Figure 1 above shows a die micrograph, with different colors for the various voltage domains. Each core has an independent supply and adaptive control. Software specifies the frequency to each processor, and then the voltage is adjusted to the lowest level such that the desired frequency can be obtained. This tuning occurs on a per part basis, and therefore takes into account process variation. Adjusting the frequency based on demand is nothing new, as modern mobile chips have done that for a while; but the simultaneous per-part voltage optimization is novel. The cores can also be shut down, without any problems. The SRAM arrays have their own fixed Vdd supply, because the voltage must stay relatively high, to ensure that writes will function properly. Similarly, the memory and I/O system also have their own fixed Vdd.
Using a dynamic Vdd for each core saves a substantial amount of power, but also creates some headaches for clock distribution. Since the core voltage varies, while the bus voltage is fixed, the clock tree delays may not match up. To solve this problem, hardware tracks phase drift between the core and bus, and then will choose a path which is both synchronous and fixed latency. Over time, the appropriate path may change due to temperature or voltage, and when that happens, the bus will halt to make adjustments.

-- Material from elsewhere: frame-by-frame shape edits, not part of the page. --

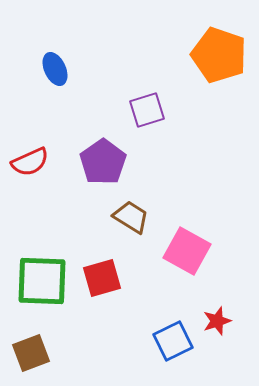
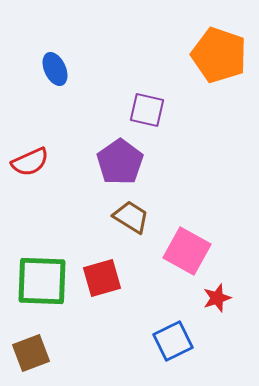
purple square: rotated 30 degrees clockwise
purple pentagon: moved 17 px right
red star: moved 23 px up
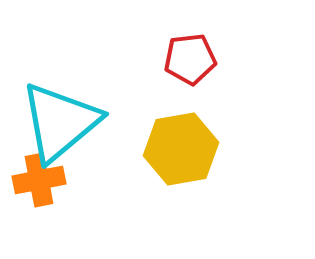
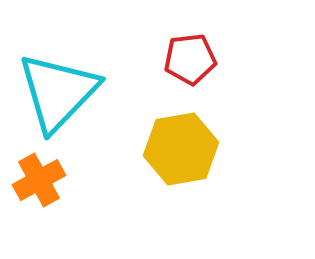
cyan triangle: moved 2 px left, 30 px up; rotated 6 degrees counterclockwise
orange cross: rotated 18 degrees counterclockwise
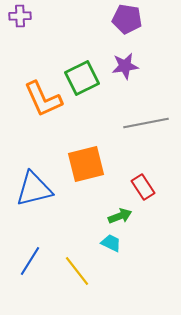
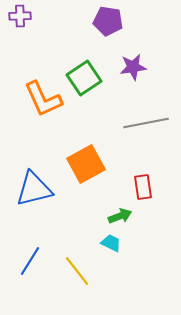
purple pentagon: moved 19 px left, 2 px down
purple star: moved 8 px right, 1 px down
green square: moved 2 px right; rotated 8 degrees counterclockwise
orange square: rotated 15 degrees counterclockwise
red rectangle: rotated 25 degrees clockwise
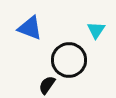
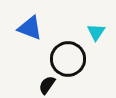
cyan triangle: moved 2 px down
black circle: moved 1 px left, 1 px up
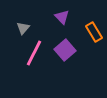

The memory controller is another large source of power consumption that PA Semi worked on. The scheduler for the controller works to put ranks to sleep based on the performance impact. The ranks with the most outstanding transactions are left on, while others are powered down. In the case of no outstanding transactions, the ranks would be closed relatively quickly. This straight forward optimization saves around 2 watts on multimedia or floating point workloads, while only losing 1-2% performance, an acceptable and attractive trade-off.
Through the use of novel power saving design techniques the PA6T-1682 ultimately is able to achieve a 13W typical, 25W maximum power at 2GHz. Software can lower the frequency to 1.5, 1, 0.5GHz, which reduces power to 16, 12 and 9W respectively. However, the real savings are in the three different sleep modes: doze, nap and sleep. The doze mode stops the core clock, but still snoops on the crossbar and offers immediate transition to an active state, while consuming around 2.5W. Nap and sleep mode go even lower to 2W, but require slight entry and recovery times, as they flush the data caches.